Nos creen derrotados, decía. Y sojuzgados por su tecnología. Pero sus aparatos, nos agregan opciones para honrar con nuevas denominaciones temporales a nuestros dioses.
[Equivocadamente, nos creen cautivados por ese Dios, que según me he dado cuenta, es único, pero tiene muchos rostros e inacabables formas de invocarlo]

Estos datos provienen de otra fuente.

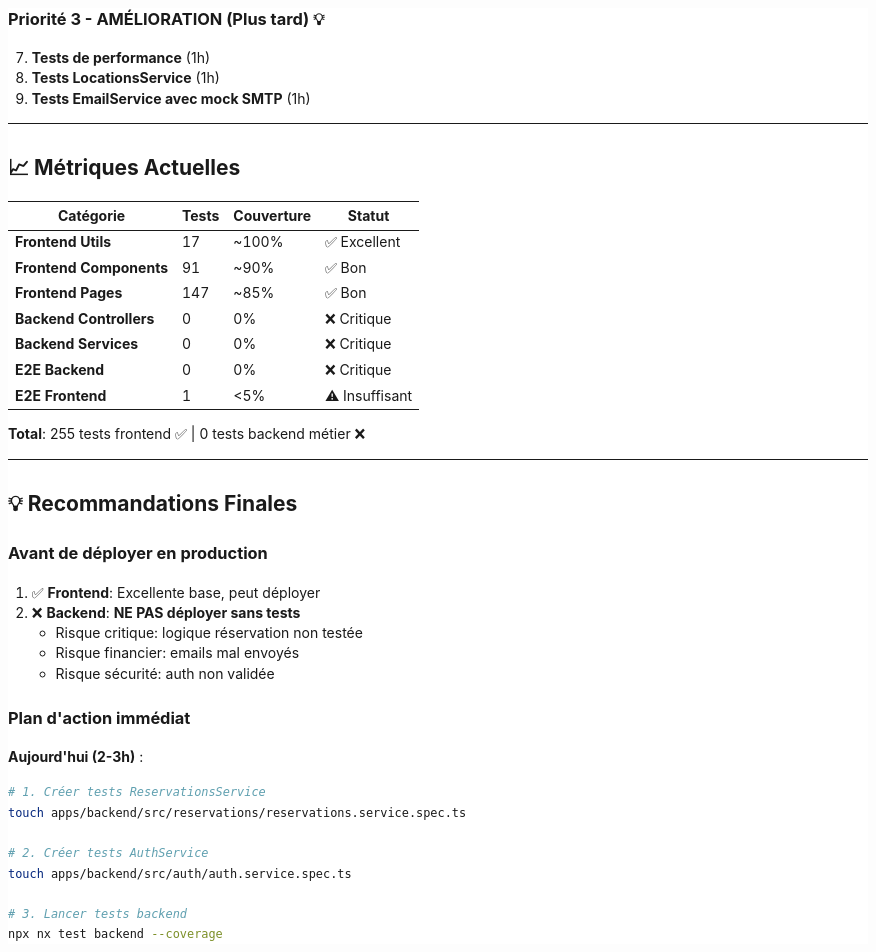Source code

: ### Priorité 3 - AMÉLIORATION (Plus tard) 💡

7. **Tests de performance** (1h)
8. **Tests LocationsService** (1h)
9. **Tests EmailService avec mock SMTP** (1h)

---

## 📈 Métriques Actuelles

| Catégorie | Tests | Couverture | Statut |
|-----------|-------|------------|--------|
| **Frontend Utils** | 17 | ~100% | ✅ Excellent |
| **Frontend Components** | 91 | ~90% | ✅ Bon |
| **Frontend Pages** | 147 | ~85% | ✅ Bon |
| **Backend Controllers** | 0 | 0% | ❌ Critique |
| **Backend Services** | 0 | 0% | ❌ Critique |
| **E2E Backend** | 0 | 0% | ❌ Critique |
| **E2E Frontend** | 1 | <5% | ⚠️ Insuffisant |

**Total**: 255 tests frontend ✅ | 0 tests backend métier ❌

---

## 💡 Recommandations Finales

### Avant de déployer en production

1. ✅ **Frontend**: Excellente base, peut déployer
2. ❌ **Backend**: **NE PAS déployer sans tests**
   - Risque critique: logique réservation non testée
   - Risque financier: emails mal envoyés
   - Risque sécurité: auth non validée

### Plan d'action immédiat

**Aujourd'hui (2-3h)** :
```bash
# 1. Créer tests ReservationsService
touch apps/backend/src/reservations/reservations.service.spec.ts

# 2. Créer tests AuthService  
touch apps/backend/src/auth/auth.service.spec.ts

# 3. Lancer tests backend
npx nx test backend --coverage
```
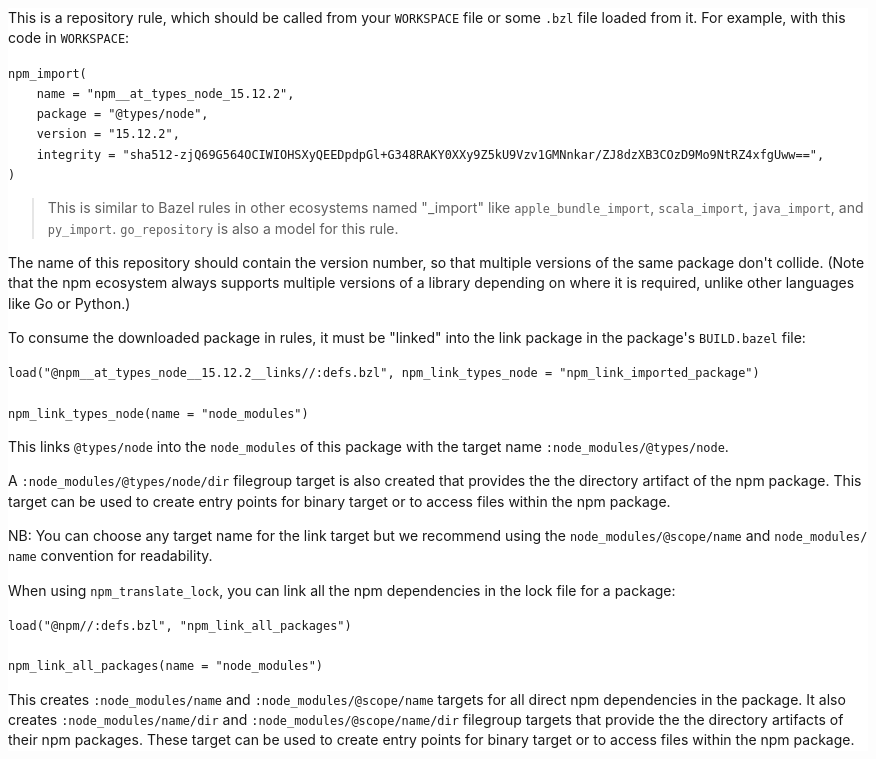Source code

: This is a repository rule, which should be called from your `WORKSPACE` file
or some `.bzl` file loaded from it. For example, with this code in `WORKSPACE`:

```starlark
npm_import(
    name = "npm__at_types_node_15.12.2",
    package = "@types/node",
    version = "15.12.2",
    integrity = "sha512-zjQ69G564OCIWIOHSXyQEEDpdpGl+G348RAKY0XXy9Z5kU9Vzv1GMNnkar/ZJ8dzXB3COzD9Mo9NtRZ4xfgUww==",
)
```

> This is similar to Bazel rules in other ecosystems named "_import" like
> `apple_bundle_import`, `scala_import`, `java_import`, and `py_import`.
> `go_repository` is also a model for this rule.

The name of this repository should contain the version number, so that multiple versions of the same
package don't collide.
(Note that the npm ecosystem always supports multiple versions of a library depending on where
it is required, unlike other languages like Go or Python.)

To consume the downloaded package in rules, it must be "linked" into the link package in the
package's `BUILD.bazel` file:

```
load("@npm__at_types_node__15.12.2__links//:defs.bzl", npm_link_types_node = "npm_link_imported_package")

npm_link_types_node(name = "node_modules")
```

This links `@types/node` into the `node_modules` of this package with the target name `:node_modules/@types/node`.

A `:node_modules/@types/node/dir` filegroup target is also created that provides the the directory artifact of the npm package.
This target can be used to create entry points for binary target or to access files within the npm package.

NB: You can choose any target name for the link target but we recommend using the `node_modules/@scope/name` and
`node_modules/name` convention for readability.

When using `npm_translate_lock`, you can link all the npm dependencies in the lock file for a package:

```
load("@npm//:defs.bzl", "npm_link_all_packages")

npm_link_all_packages(name = "node_modules")
```

This creates `:node_modules/name` and `:node_modules/@scope/name` targets for all direct npm dependencies in the package.
It also creates `:node_modules/name/dir` and `:node_modules/@scope/name/dir` filegroup targets that provide the the directory artifacts of their npm packages.
These target can be used to create entry points for binary target or to access files within the npm package.
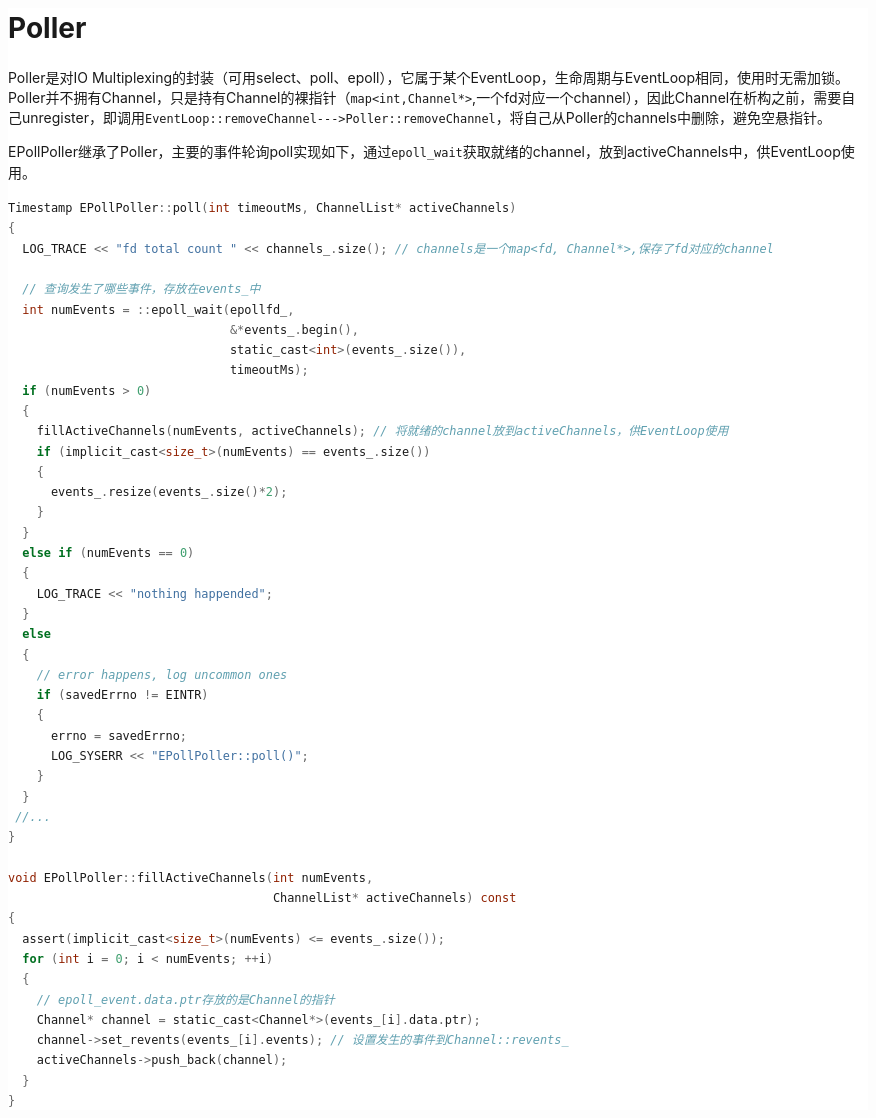 # Poller

 Poller是对IO Multiplexing的封装（可用select、poll、epoll），它属于某个EventLoop，生命周期与EventLoop相同，使用时无需加锁。Poller并不拥有Channel，只是持有Channel的裸指针（`map<int,Channel*>`,一个fd对应一个channel），因此Channel在析构之前，需要自己unregister，即调用`EventLoop::removeChannel--->Poller::removeChannel`，将自己从Poller的channels中删除，避免空悬指针。

EPollPoller继承了Poller，主要的事件轮询poll实现如下，通过`epoll_wait`获取就绪的channel，放到activeChannels中，供EventLoop使用。
```c
Timestamp EPollPoller::poll(int timeoutMs, ChannelList* activeChannels)
{
  LOG_TRACE << "fd total count " << channels_.size(); // channels是一个map<fd, Channel*>,保存了fd对应的channel

  // 查询发生了哪些事件，存放在events_中
  int numEvents = ::epoll_wait(epollfd_,
                               &*events_.begin(),
                               static_cast<int>(events_.size()),
                               timeoutMs);
  if (numEvents > 0)
  {
    fillActiveChannels(numEvents, activeChannels); // 将就绪的channel放到activeChannels，供EventLoop使用
    if (implicit_cast<size_t>(numEvents) == events_.size())
    {
      events_.resize(events_.size()*2);
    }
  }
  else if (numEvents == 0)
  {
    LOG_TRACE << "nothing happended";
  }
  else
  {
    // error happens, log uncommon ones
    if (savedErrno != EINTR)
    {
      errno = savedErrno;
      LOG_SYSERR << "EPollPoller::poll()";
    }
  }
 //...
}

void EPollPoller::fillActiveChannels(int numEvents,
                                     ChannelList* activeChannels) const
{
  assert(implicit_cast<size_t>(numEvents) <= events_.size());
  for (int i = 0; i < numEvents; ++i)
  {
    // epoll_event.data.ptr存放的是Channel的指针
    Channel* channel = static_cast<Channel*>(events_[i].data.ptr);
    channel->set_revents(events_[i].events); // 设置发生的事件到Channel::revents_
    activeChannels->push_back(channel);
  }
}
```
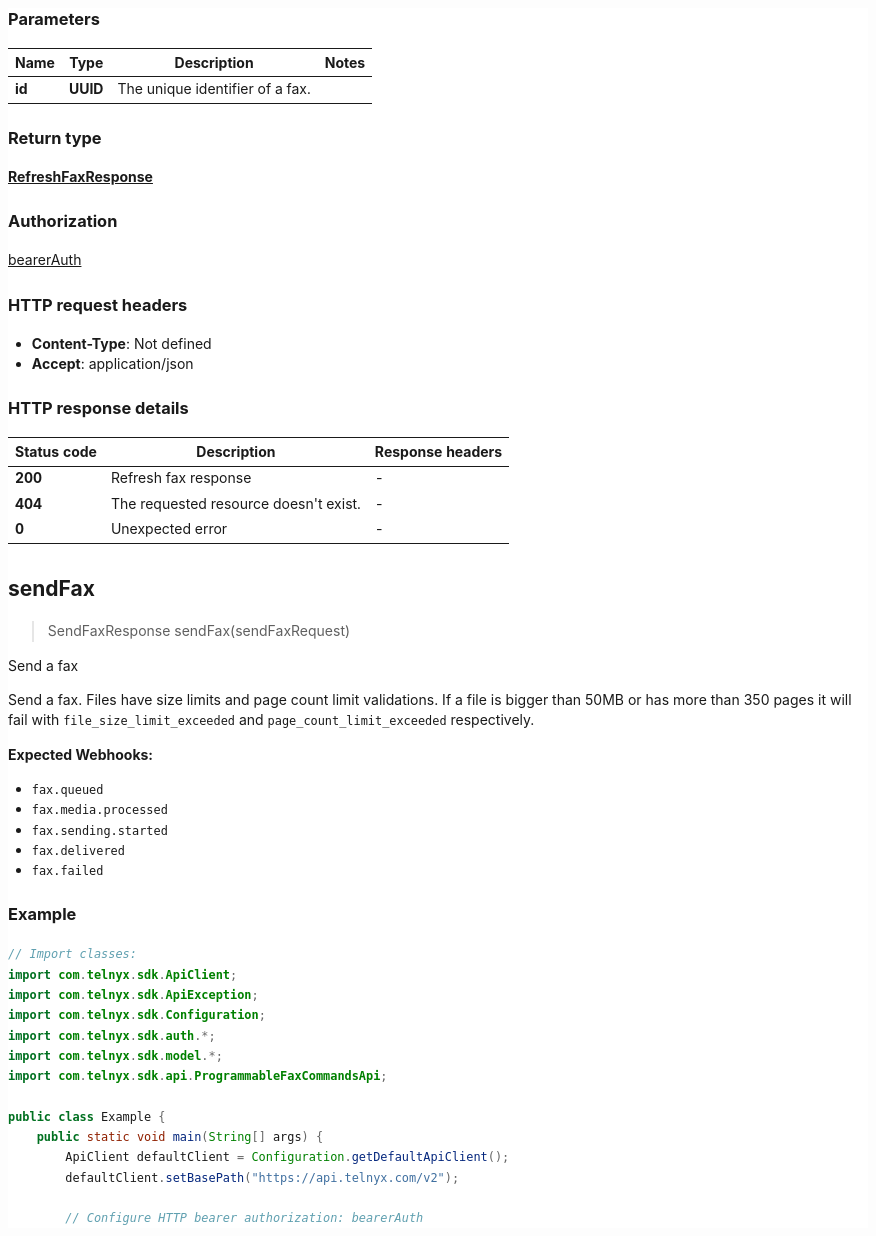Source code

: 
### Parameters


Name | Type | Description  | Notes
------------- | ------------- | ------------- | -------------
 **id** | **UUID**| The unique identifier of a fax. |

### Return type

[**RefreshFaxResponse**](RefreshFaxResponse.md)

### Authorization

[bearerAuth](../README.md#bearerAuth)

### HTTP request headers

- **Content-Type**: Not defined
- **Accept**: application/json

### HTTP response details
| Status code | Description | Response headers |
|-------------|-------------|------------------|
| **200** | Refresh fax response |  -  |
| **404** | The requested resource doesn&#39;t exist. |  -  |
| **0** | Unexpected error |  -  |


## sendFax

> SendFaxResponse sendFax(sendFaxRequest)

Send a fax

Send a fax. Files have size limits and page count limit validations. If a file is bigger than 50MB or has more than 350 pages it will fail with `file_size_limit_exceeded` and `page_count_limit_exceeded` respectively. 

**Expected Webhooks:**

- `fax.queued`
- `fax.media.processed`
- `fax.sending.started`
- `fax.delivered`
- `fax.failed`


### Example

```java
// Import classes:
import com.telnyx.sdk.ApiClient;
import com.telnyx.sdk.ApiException;
import com.telnyx.sdk.Configuration;
import com.telnyx.sdk.auth.*;
import com.telnyx.sdk.model.*;
import com.telnyx.sdk.api.ProgrammableFaxCommandsApi;

public class Example {
    public static void main(String[] args) {
        ApiClient defaultClient = Configuration.getDefaultApiClient();
        defaultClient.setBasePath("https://api.telnyx.com/v2");
        
        // Configure HTTP bearer authorization: bearerAuth
```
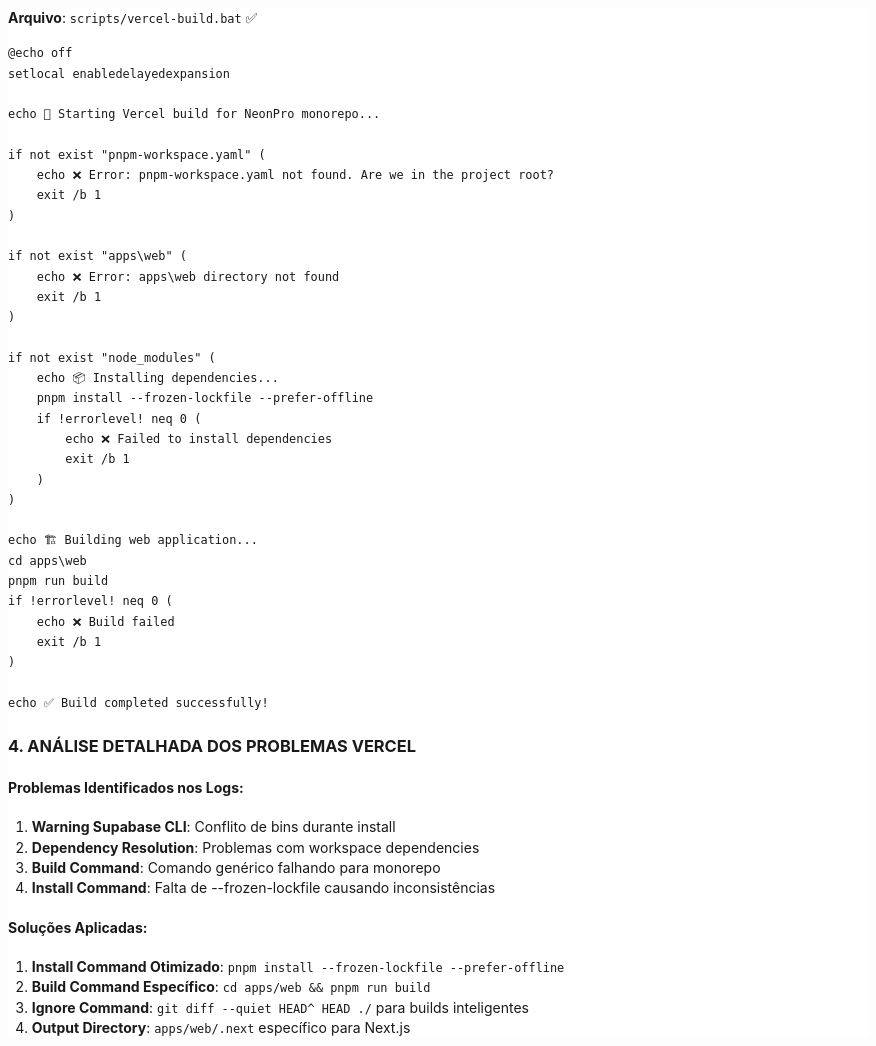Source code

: **Arquivo**: `scripts/vercel-build.bat` ✅

```batch
@echo off
setlocal enabledelayedexpansion

echo 🚀 Starting Vercel build for NeonPro monorepo...

if not exist "pnpm-workspace.yaml" (
    echo ❌ Error: pnpm-workspace.yaml not found. Are we in the project root?
    exit /b 1
)

if not exist "apps\web" (
    echo ❌ Error: apps\web directory not found
    exit /b 1
)

if not exist "node_modules" (
    echo 📦 Installing dependencies...
    pnpm install --frozen-lockfile --prefer-offline
    if !errorlevel! neq 0 (
        echo ❌ Failed to install dependencies
        exit /b 1
    )
)

echo 🏗️ Building web application...
cd apps\web
pnpm run build
if !errorlevel! neq 0 (
    echo ❌ Build failed
    exit /b 1
)

echo ✅ Build completed successfully!
```

### 4. ANÁLISE DETALHADA DOS PROBLEMAS VERCEL

#### Problemas Identificados nos Logs:

1. **Warning Supabase CLI**: Conflito de bins durante install
2. **Dependency Resolution**: Problemas com workspace dependencies
3. **Build Command**: Comando genérico falhando para monorepo
4. **Install Command**: Falta de --frozen-lockfile causando inconsistências

#### Soluções Aplicadas:

1. **Install Command Otimizado**: `pnpm install --frozen-lockfile --prefer-offline`
2. **Build Command Específico**: `cd apps/web && pnpm run build`
3. **Ignore Command**: `git diff --quiet HEAD^ HEAD ./` para builds inteligentes
4. **Output Directory**: `apps/web/.next` específico para Next.js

Del radio del cuartel-escuela-iglesia-factoría he tomado mi nombre de hoy y el de muchos días anteriores: para nosotros carecen de cualquier significado, algunas veces son tan difíciles de pronunciar que es imposible trasladarlos al día siguiente aún por error de la memoria. “Max Factor” es mi nombre de este día, ¿hermoso, no? Breve y misterioso. Muy distante de muchos tan comunes que recuerdo de antes de la derrota: Águila de noche, Nube que pardea, Tronco del relámpago, Luna tras el monte. Después del radio del cuartel y de las pláticas de los invasores ha cambiado todo: Cocacola, Vitalínea, Peptobismol, Chocomilk, Kawasaki, Pantimedia, Ajaxlimón, Selterindeformable, Kotexconalitas, Malborolai… Un diluvio de nombres, para honrar a los dioses en su justa importancia. Un nombre renovado cada día, pero además con una carga de mundo afín a la grandeza de nuestros dioses escondidos, pero aún vivos.
Hace ya algunos, ¿muchos?, años, a fuerza de rudeza, nos enseñaron su lenguaje y pusieron su Dios sobre los nuestros. Nos dicen que vivimos en América y que afuera hay un mundo que no podríamos abarcar en muchas vidas. Para mí, para los míos, seguimos siendo la aldea Ararí junto al río Sundabao y los montes Bidafrejú.
Ararí significa, dueño de muchos nombres.